Azure AD Application Proxy Connector は、アウトバウンド TCP 443 と TCP 80 の通信を行います (これ以外の通信は行わない)。よって、NSG 送信セキュリティ規則に 2 つの通信を許可します。必要に応じて、Windows ファイアウォールにも設定します。

image.png

名前解決しておく

事前に Storage Account 静的 Web サイトの FQDN を Private Endpoint の Private IP アドレスに名前解決できるようにしておく必要があります。コネクタをインストールする仮想マシンの hosts ファイルで名前解決しておけばよろしいかと思います。

image.png

コネクタをインストールする

以下のドキュメントの手順に従って、Azure AD Application Proxy Connector をインストールします。

参考:チュートリアル:Azure Active Directory のアプリケーション プロキシを使用してリモート アクセスするためのオンプレミス アプリケーションを追加する > コネクタのインストールと登録

しばらくすると、Azure ポータルでコネクタがアクティブになったことが確認できます。以下のドキュメントの手順に従って操作します。

参考:チュートリアル:Azure Active Directory のアプリケーション プロキシを使用してリモート アクセスするためのオンプレミス アプリケーションを追加する > コネクタが正しくインストールおよび登録されていることを確認する

image.png

Azure AD テナントにアプリケーションを登録する

ここでは、Azure AD テナントに先に作成した Storage Account 静的 Web サイトを登録します。以下のドキュメントの手順に従って操作していきます。

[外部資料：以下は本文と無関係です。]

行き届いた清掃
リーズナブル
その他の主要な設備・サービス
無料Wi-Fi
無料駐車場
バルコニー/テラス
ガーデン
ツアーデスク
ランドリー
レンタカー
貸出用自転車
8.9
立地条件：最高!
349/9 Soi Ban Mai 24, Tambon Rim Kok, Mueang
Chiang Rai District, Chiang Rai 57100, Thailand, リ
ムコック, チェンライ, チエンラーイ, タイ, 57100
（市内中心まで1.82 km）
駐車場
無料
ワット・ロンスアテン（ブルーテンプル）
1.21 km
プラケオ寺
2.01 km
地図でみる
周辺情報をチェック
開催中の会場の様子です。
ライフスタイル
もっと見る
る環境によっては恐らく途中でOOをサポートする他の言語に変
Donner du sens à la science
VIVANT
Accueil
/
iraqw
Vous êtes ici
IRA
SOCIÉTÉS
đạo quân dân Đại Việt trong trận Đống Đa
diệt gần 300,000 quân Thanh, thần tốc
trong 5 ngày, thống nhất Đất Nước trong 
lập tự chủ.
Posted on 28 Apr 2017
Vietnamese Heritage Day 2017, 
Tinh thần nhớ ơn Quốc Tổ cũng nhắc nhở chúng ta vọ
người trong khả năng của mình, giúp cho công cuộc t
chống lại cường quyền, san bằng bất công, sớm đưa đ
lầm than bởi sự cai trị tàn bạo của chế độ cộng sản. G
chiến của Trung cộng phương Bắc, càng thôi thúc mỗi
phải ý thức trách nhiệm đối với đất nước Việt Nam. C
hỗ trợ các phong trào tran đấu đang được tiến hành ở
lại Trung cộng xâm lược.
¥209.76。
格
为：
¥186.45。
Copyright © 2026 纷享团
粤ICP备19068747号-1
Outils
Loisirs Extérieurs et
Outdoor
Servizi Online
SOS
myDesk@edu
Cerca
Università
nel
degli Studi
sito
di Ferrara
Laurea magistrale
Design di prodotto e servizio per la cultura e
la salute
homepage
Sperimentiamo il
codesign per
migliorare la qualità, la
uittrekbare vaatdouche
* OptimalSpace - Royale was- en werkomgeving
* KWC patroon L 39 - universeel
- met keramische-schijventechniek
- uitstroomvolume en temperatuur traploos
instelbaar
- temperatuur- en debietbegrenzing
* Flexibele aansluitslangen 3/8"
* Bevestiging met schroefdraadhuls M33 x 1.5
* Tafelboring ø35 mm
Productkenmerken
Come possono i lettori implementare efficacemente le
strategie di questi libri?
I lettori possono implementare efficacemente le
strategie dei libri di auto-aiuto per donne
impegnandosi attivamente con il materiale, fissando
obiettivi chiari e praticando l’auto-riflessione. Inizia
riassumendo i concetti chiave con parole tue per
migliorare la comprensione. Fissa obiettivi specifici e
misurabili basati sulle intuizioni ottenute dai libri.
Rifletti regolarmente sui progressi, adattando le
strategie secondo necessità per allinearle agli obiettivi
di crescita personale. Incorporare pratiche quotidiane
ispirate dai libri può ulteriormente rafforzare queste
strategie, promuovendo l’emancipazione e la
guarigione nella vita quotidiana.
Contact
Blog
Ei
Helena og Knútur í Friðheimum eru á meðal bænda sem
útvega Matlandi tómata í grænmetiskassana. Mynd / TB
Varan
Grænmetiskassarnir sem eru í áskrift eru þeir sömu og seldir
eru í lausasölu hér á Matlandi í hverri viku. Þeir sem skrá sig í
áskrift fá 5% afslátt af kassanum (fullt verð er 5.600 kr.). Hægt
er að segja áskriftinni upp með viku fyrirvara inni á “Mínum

参考:チュートリアル:Azure Active Directory のアプリケーション プロキシを使用してリモート アクセスするためのオンプレミス アプリケーションを追加する > オンプレミス アプリを Azure AD に追加する

Azure ポータルで、[Azure AD] > [エンタープライズ アプリケーション] を開き、上部の [新しいアプリケーション] をクリックします。

image.png

「Azure AD ギャラリーの参照 (プレビュー)」が開きます。
上部の [独自のアプリケーションの作成] をクリックします。

image.png

「独自のオンプレミスのアプリケーションの追加」が開きます。
前述のドキュメントの手順 5 と手順 6 を参考に情報を入力していきます。

image.png

アプリケーションの登録後、プロパティを確認しましょう。
[ホームページ URL] は、ユーザーが外部から Storage Account 静的 Web サイトにアクセスするための URL です。

image.png

Storage Account 静的 Web サイトを利用するユーザーを限定したい場合は、[ユーザーの割り当てが必要ですか] で「はい」を選択して保存し、[ユーザーとグループ] にユーザーまたはグループを追加します。

image.png

動作確認

外部からプライベートな Storage 静的 Web サイトにアクセスしてみます。
アクセス先の URL は、Azure ポータルで、[Azure AD] > [エンタープライズ アプリケーション] を開き、[今回登録したアプリケーション] > [アプリケーション プロキシ] の [外部 URL] で確認できます。これをコピーします。

image.png

ブラウザーで「外部 URL」にアクセスすると、サインインページが表示されます。利用許可されたユーザーの資格情報を入力します。

image.png

サインイン後、社内環境で確認したページが表示されました。

image.png

このように、外部からプライベートなリソースにアクセスできました。ブラウザーだけでアクセスできるため、ユーザーにはほぼ負担なく利用することができます。環境構築もカンタンにできました。